Southgate and the coaching staff stood on the touchline with tactical boards and iPads in hand, and they were talking in the low intense way that coaches talked when planning sessions, and whatever they were discussing would become the session’s structure in about ten minutes.
Kane was doing his stretches three positions over and his eyes came up and found Demien while his hands worked through a quad stretch that looked deeper than comfortable.
"How you feeling?" Kane asked.
"Good," Demien said. "Ready."
"North Macedonia will press you harder than Malta," Kane said, and he switched legs without losing the thread. "First time you receive the ball, they’ll try to take it off you immediately. Set the tone early. Win that first duel."
"I will," Demien said.
Kane nodded once and went back to his stretches, and the exchange was brief but the message was clear because Kane didn’t waste words and when he told you something it was because it mattered, and the expectation was higher now after Malta which meant the standard he’d set Friday was the standard he’d be measured against tomorrow.
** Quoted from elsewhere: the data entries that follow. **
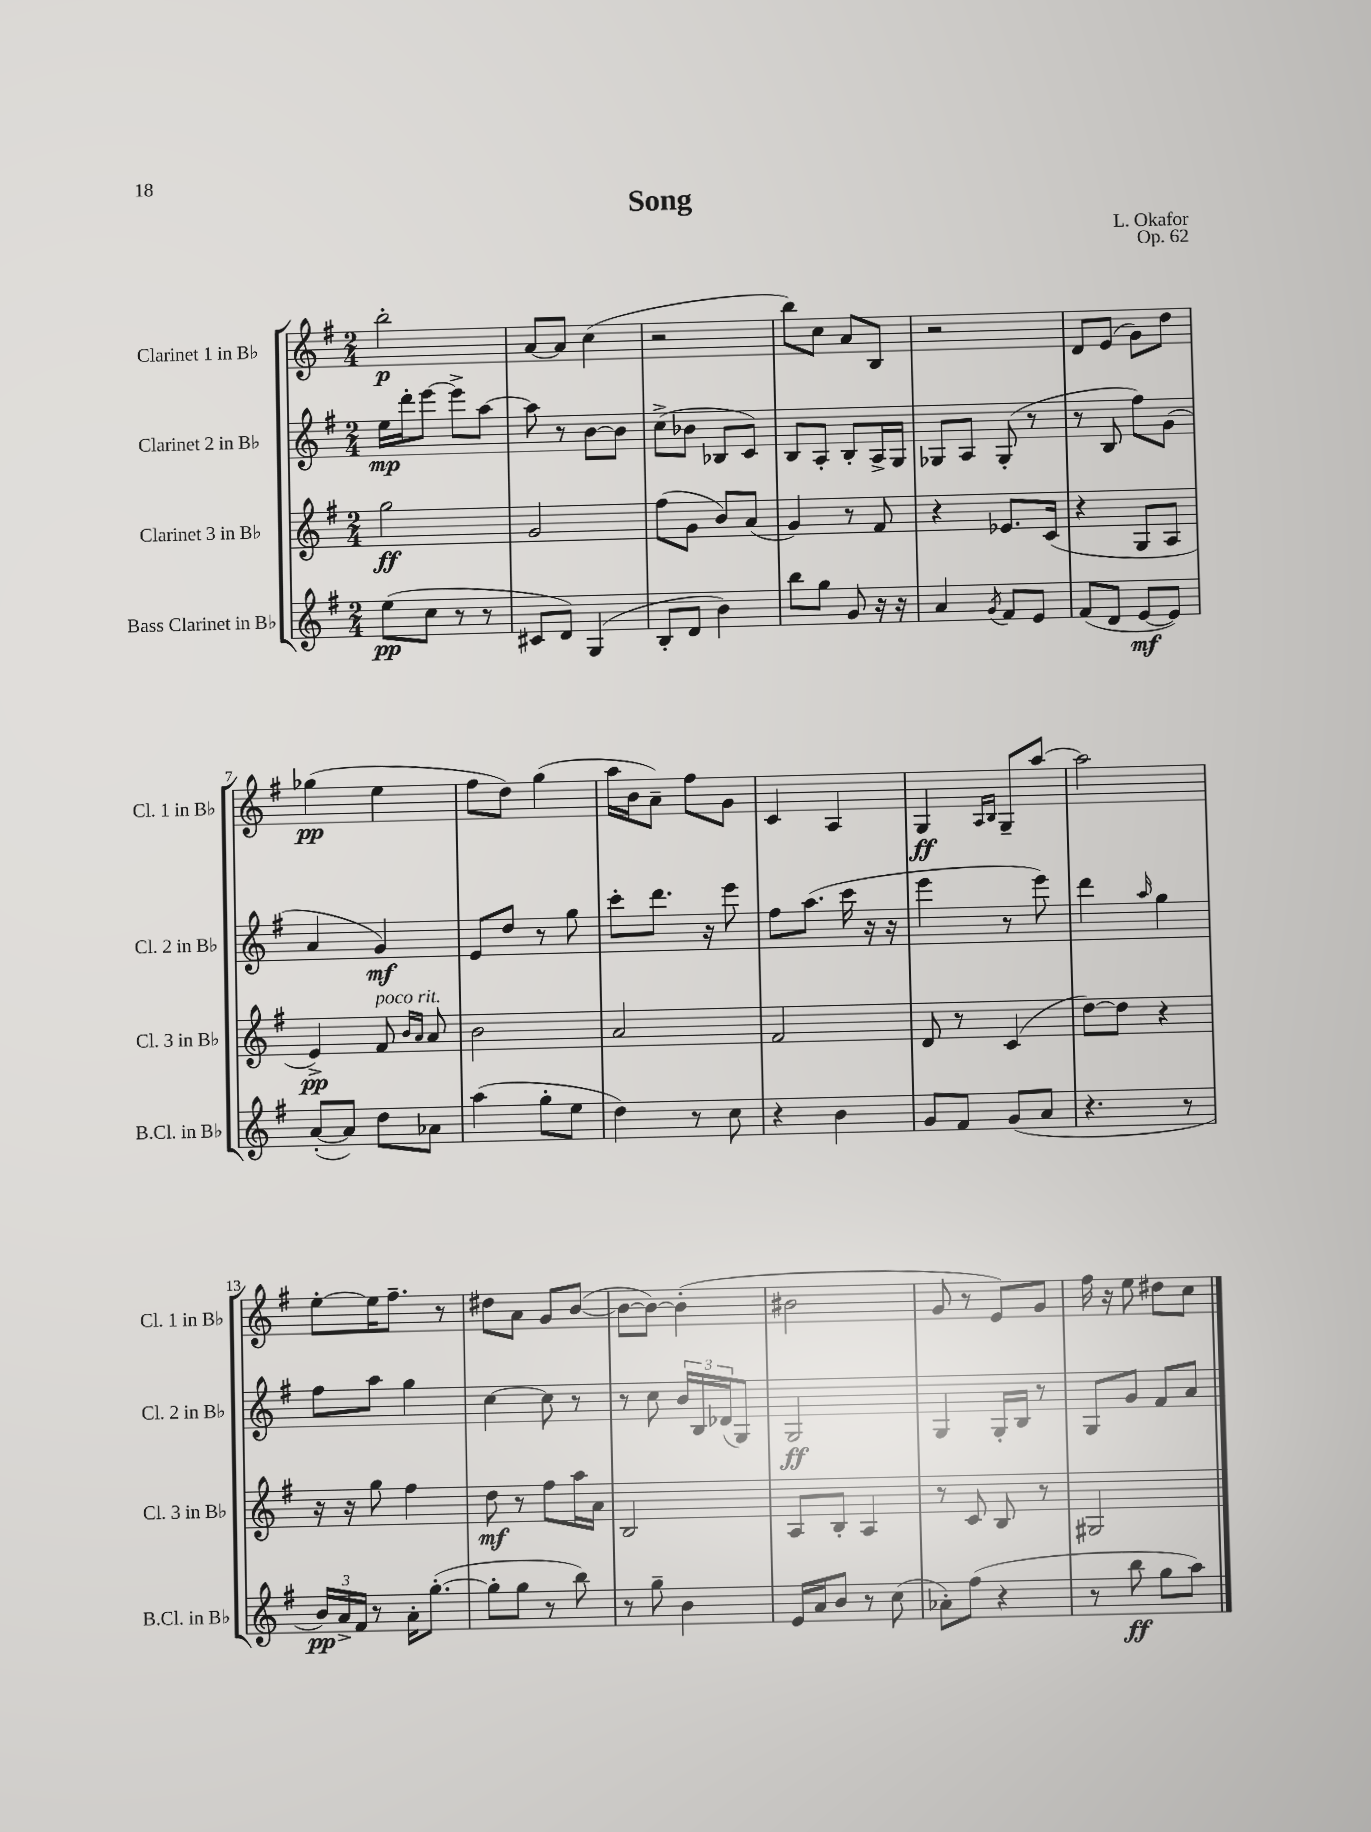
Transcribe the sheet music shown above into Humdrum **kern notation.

**kern	**kern	**kern	**kern
*staff4	*staff3	*staff2	*staff1
*clefG2	*clefG2	*clefG2	*clefG2
*k[f#]	*k[f#]	*k[f#]	*k[f#]
*M2/4	*M2/4	*M2/4	*M2/4
(8ee	2gg	16ee	2bb'
.	.	16ddd'	.
8cc	.	[8eee	.
8r	.	8eee^]	.
8r	.	[8aa	.
=	=	=	=
8c#	2g	8aa]	[8a
8d)	.	8r	8a]
(4G	.	[8b	(4cc
.	.	8b]	.
=	=	=	=
8B'	(8ff#	(8cc^	2r
8d	8g	8b-	.
4b)	8b)	8B-	.
.	(8a	8c)	.
=	=	=	=
8bb	4g)	8B	8bb)
8gg	.	8A'	8cc
8g	8r	8B'	8a
16r	8f#	16A^	8B
16r	.	16G	.
=	=	=	=
4a	4r	8G-	2r
.	.	8A	.
8qg	.	.	.
8f#	8.e-	(8G-'	.
8e	.	8r	.
.	(16c	.	.
=	=	=	=
(8f#	4r	8r	8d
8d	.	8B	(8e
[8e	8G	8ff#)	8g)
8e])	8A	(8g	8dd
=	=	=	=
([8a'	4e^)	4a	(4gg-
8a])	.	.	.
8dd	8f#	4g)	4ee
.	16qqb	.	.
.	16qqa	.	.
8a-	8a	.	.
=	=	=	=
(4aa	2b	8e	8ff#
.	.	8dd	8dd)
8gg'	.	8r	(4gg
8ee	.	8gg	.
=	=	=	=
4dd)	2a	8ccc'	16aa
.	.	.	16b
.	.	8.ddd	8a~)
8r	.	.	8ff#
.	.	16r	.
8cc	.	8eee	8g
=	=	=	=
4r	2f#	8ff#	4c
.	.	(8.aa	.
4b	.	.	4A
.	.	16ccc	.
.	.	16r	.
.	.	16r	.
=	=	=	=
8g	8d	4eee	4G
8f#	8r	.	.
.	.	.	16qqA
.	.	.	16qqB
(8g	(4c	8r	8G~
8a	.	8eee)	[8aa
=	=	=	=
4.r	[8dd)	4ddd	2aa]
.	8dd]	.	.
.	.	16qqaa	.
.	4r	4gg	.
8r	.	.	.
=	=	=	=
24b)	16r	8ff#	[8ee'
24a^	.	.	.
.	16r	.	.
24f#	.	.	.
8r	8gg	8aa	16ee]
.	.	.	8.ff#~
16a'	4ff#	4gg	.
([8.gg'	.	.	.
.	.	.	8r
=	=	=	=
8gg']	8dd	[4cc	8dd#
8gg	8r	.	8a
8r	8ff#	8cc]	8g
8bb)	16aa	8r	([8b
.	16a	.	.
=	=	=	=
8r	2B	8r	8b_
8gg~	.	8cc	8b_)
4b	.	24b	(4b']
.	.	24B	.
.	.	(24d-	.
.	.	8G)	.
=	=	=	=
16e	8A	2G	2b#
16a	.	.	.
8b	8B'	.	.
8r	4A	.	.
(8cc	.	.	.
=	=	=	=
8a-')	8r	4G	8g
(8ff#	8c	.	8r
4r	8B	16G'	8e)
.	.	16B	.
.	8r	8r	8g
=	=	=	=
8r	2G#	8G	16ff#
.	.	.	16r
8bb	.	8g	8ee
8gg	.	8f#	8dd#
8aa)	.	8a	8cc
==	==	==	==
*-	*-	*-	*-
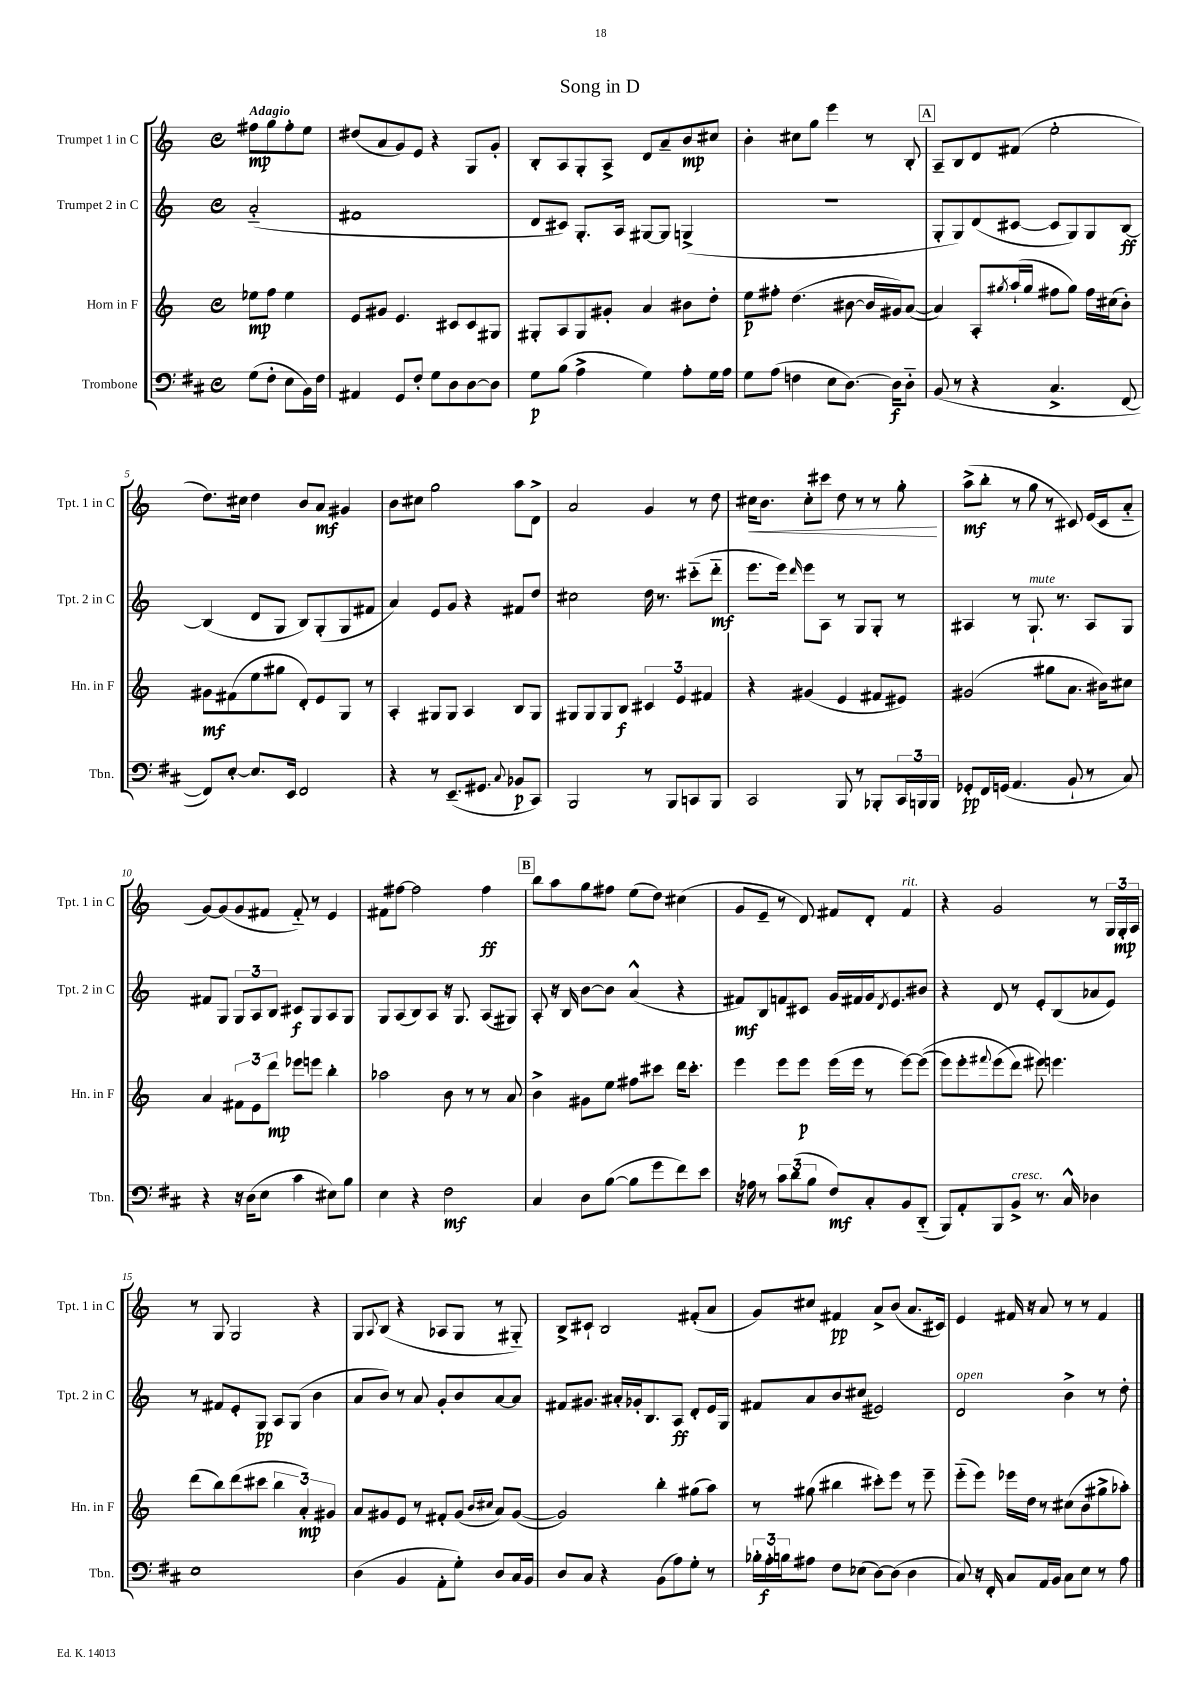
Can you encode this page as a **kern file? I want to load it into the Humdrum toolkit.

**kern	**kern	**kern	**kern
*staff4	*staff3	*staff2	*staff1
*clefF4	*clefG2	*clefG2	*clefG2
*k[f#c#]	*k[]	*k[]	*k[]
*M4/4	*M4/4	*M4/4	*M4/4
*met(c)	*met(c)	*met(c)	*met(c)
(8G	8ee-	(2a'~	8ff#
8F#'	8ff	.	8gg
8E	4ee-	.	8ff#'
16BB)	.	.	8ee
16F#	.	.	.
=	=	=	=
4AA#	8e	1f#	(8dd#
.	8g#	.	8a
8GG	4.e	.	8g)
8F#'	.	.	8e
8G	.	.	4r
8D	8c#	.	.
[8D	8c#	.	8G
8D]	8G#	.	8g'
=	=	=	=
8G	8G#'	8d	8B'
(8B	8A	8c#)	8A
4A^	8G#	8.G'	8G'
.	8g#'	.	8A^
.	.	16A	.
4G)	4a	[8G#	8d
.	.	8G#]	8a~
8A'	8b#	(4G^	8b
16G	8dd'	.	8cc#
16A	.	.	.
=	=	=	=
8G	8ee	1r	4b'
(8A	8ff#'	.	.
4F	(4.dd	.	8cc#
.	.	.	8gg
8E	.	.	4eee
[8.D)	[8b#	.	.
.	16b#]	.	8r
16D]	16g#)	.	.
8D'~	([8a	.	8B'
=	=	=	=
(8BB	4a])	8G'	8A~
8r	.	8G)	8B
4r	8A'	(8d	8d
.	8qgg#	.	.
.	(16aa`	[8c#	(8f#
.	16gg#	.	.
4.C#^	8ff#	8c#]	2ee'
.	8gg#)	8G)	.
.	16ff#	8G	.
.	(16cc#	.	.
[8FF#	8b')	[8B	.
=	=	=	=
8FF#])	8g#	(4B]	8.dd)
[8E'	(8f#	.	.
.	.	.	16cc#
8.E]	8ee	8d	4dd
.	8gg#	8G	.
16EE	.	.	.
2FF#	8d')	8B)	8b
.	8e	(8G'	8a
.	8G	8G	4g#
.	8r	8f#	.
=	=	=	=
4r	4A'	4a)	8b
.	.	.	8cc#
8r	8G#	8e	2gg
(8.EE~	8G#	8g	.
.	4A	4r	.
8.GG#	.	.	.
8qqC#	.	.	.
8BB-	8B	8f#	8aa
8CC#)	8G#	8dd	8d^
=	=	=	=
2BBB	8G#	2cc#	2a
.	8G#	.	.
.	8G#	.	.
.	8B	.	.
8r	6c#	16dd	4g
.	.	8.r	.
8BBB	.	.	.
.	6e	.	.
8CC	.	(8ccc#'~	8r
.	6f#	.	.
8BBB	.	8ddd'~	8dd
=	=	=	=
2CC#	4r	8.eee	16cc#
.	.	.	8.b
.	.	16eee)	.
.	.	16qqddd	.
.	(4g#	8eee	8cc#'
.	.	8A	8ccc#
8BBB	4e	8r	8dd
8r	.	8G	8r
8BBB-'	8f#	8G'	8r
24CC#	8e#)	8r	8gg'
24BBB	.	.	.
24BBB	.	.	.
=	=	=	=
8GG-'	(2g#	4A#	(8aa^
16FF#	.	.	8bb'
(16GG	.	.	.
4.AA	.	8r	8r
.	.	8.G`	8gg
.	8gg#	.	8r
.	.	8.r	.
8BB`	8.a	.	8c#)
8r	.	8A#	(16e
.	16b#)	.	16c#
8C#)	8cc#	8G	8a'~
=	=	=	=
4r	4a	8f#	[8g)
.	.	8G	(8g]
16r	12f#	12G	8g
(16D	.	.	.
.	12e	12A	.
8E	.	.	8f#
.	12ddd	12B	.
4c#	8eee-	8c#	8f#'~)
.	8eee	8G	8r
8E#)	4bb'	8A	4e
8B	.	8G	.
=	=	=	=
4E	2aa-	8G	8f#
.	.	(8A	[8ff#
4r	.	8B)	2ff#]
.	.	8A	.
2F#	8b	16r	.
.	.	8.G	.
.	8r	.	.
.	8r	(8A	4ff#
.	8a	8G#)	.
=	=	=	=
4C#	4b^	8A'	8bb
.	.	16r	8aa
.	.	16B	.
8D	8g#	[8b	8gg
([8B	8ee	8b]	8ff#
8B]	8ff#	(4a^^	(8ee
8g	8ccc#	.	8dd)
8f#)	16ddd	4r	(4cc#
.	8.ccc#'	.	.
8e	.	.	.
=	=	=	=
16r	4eee	8f#)	8g
16A-	.	.	.
8r	.	8B	8e~
12c#	8eee	8f	8r
(12d	.	.	.
.	8eee	8c#	8d)
12B	.	.	.
8F#)	(16eee	16g	8f#
.	16eee	16f#	.
8C#'	8r	16g	8d'
.	.	8qd	.
.	.	8.e	.
8BB	[8eee)	.	4f#
(8DD'~	&((8eee]	8b#	.
=	=	=	=
8BBB)	8eee)	4r	4r
8AA'	8eee'	.	.
.	8qqfff#	.	.
8BBB	(8eee	8d	2g
8BB^	8ddd&)	8r	.
8.r	8eee#)	8e'	.
.	4.eee	(8B	.
16C#^^	.	.	.
4D-	.	8a-	8r
.	.	8e)	24G
.	.	.	24G'
.	.	.	24A
=	=	=	=
1E	(8ddd	8r	8r
.	8bb)	8f#	8G
.	(8ddd	8e'	2G
.	8ccc#	8G	.
.	6bb	8A	.
.	.	(8G	.
.	6a')	.	.
.	.	4b	4r
.	6g#	.	.
=	=	=	=
(4D	8a	8a	8G
.	.	.	8qqA
.	8g#	8b)	(8B
4BB	8e	8r	4r
.	8r	8a	.
8AA'	8f#'	8g'	8A-
8G')	(8g#	8b	8G
.	16qqb	.	.
.	16qqcc#	.	.
8D	8a)	[8a	8r
16C#	([8g#	8a]	8G#'~)
16BB	.	.	.
=	=	=	=
8D	2g#])	8f#	8B^
8C#	.	8.g#	8c#`
4r	.	.	2B
.	.	16a#'	.
.	.	16g-'	.
.	.	8.B	.
(8BB	4bb'	.	.
8A)	.	8A	.
8G'	(8gg#	8d'	(8f#'
8r	8aa)	16e	8a
.	.	16G	.
=	=	=	=
24B-'	8r	8f#	8g)
24A'	.	.	.
24B	.	.	.
8A#	(8gg#	8a	8cc#
8F#	4bb#	8b	4f#
(8E-	.	(8cc#	.
[8D)	8ccc#')	2e#)	8a^
(8D]	8eee	.	(8b
4D	8r	.	8.a
.	8eee~	.	.
.	.	.	16c#)
=	=	=	=
8C#)	(8eee'~	2d	4e
16r	8eee)	.	.
16FF#'	.	.	.
8C#	16eee-	.	16f#
.	16dd	.	16r
16AA	8r	.	8a
16BB	.	.	.
8C#	(8cc#	4b^	8r
8E	8b	.	8r
8r	8gg#^	8r	4f#
8A	8aa-')	8dd'	.
==	==	==	==
*-	*-	*-	*-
9:45 AM — Main Training Session
Southgate’s whistle cut through the low conversation and the squad gathered in a semicircle facing him and the coaching staff while a screen was being set up on the touchline by one of the FA’s media team, and when everyone was positioned Southgate spoke without preamble.
"Right," he said. "Tactical focus today. North Macedonia’s pressing system."
The screen came alive and showed North Macedonia’s defensive shape against Ukraine, and the formation was clear even from distance—four-four-two mid-block that compressed space and forced decisions.
"They press in a four-four-two mid-block," Southgate continued while pointing at the screen. "When we build from the back, their front two close down our center-backs. Their wingers tuck inside to press our pivots. Midfield stays compact. Forces us wide or forces errors centrally."
The video played and Demien watched their pressing traps develop, and the coordination was obvious because their triggers were specific—when the ball went to England’s fullback, their winger would press immediately while their midfielder shifted across to cover the passing lane back inside, and if England tried to play through the middle their front two would close the space so fast that the receiving midfielder had maybe two seconds to make a decision before the press arrived.
This wasn’t Malta.
Southgate let the video run through three examples before pausing it. "We need to be comfortable under this pressure. First touch has to be clean. Decision-making has to be instant. If you try to dribble out of their press without the space to do it, you’ll lose the ball."
He looked around the group and his eyes moved across faces without stopping on anyone in particular. "We’re going to replicate their system. First team attacks, second team defends using North Macedonia’s shape. Switch every ten minutes. By the end of this session, you’ll know exactly where they press, when they press, and where the space exists."
The squad split into two groups and Demien found himself in the second team initially, which meant he’d be defending using North Macedonia’s pressing structure before switching to attack, and learning a system by executing it was how you understood it properly because watching video showed you what to expect but actually doing it showed you why it worked.
The drill started with the first team building from the back and Demien positioned himself as the right-sided midfielder in the four-four-two, and his job was to tuck inside when the ball went to England’s left-back and press their pivot while cutting the passing lane back to the center-back, and the first time the pattern developed he executed it too slowly and Foden received the ball comfortably and played out of the press before Demien could close the space.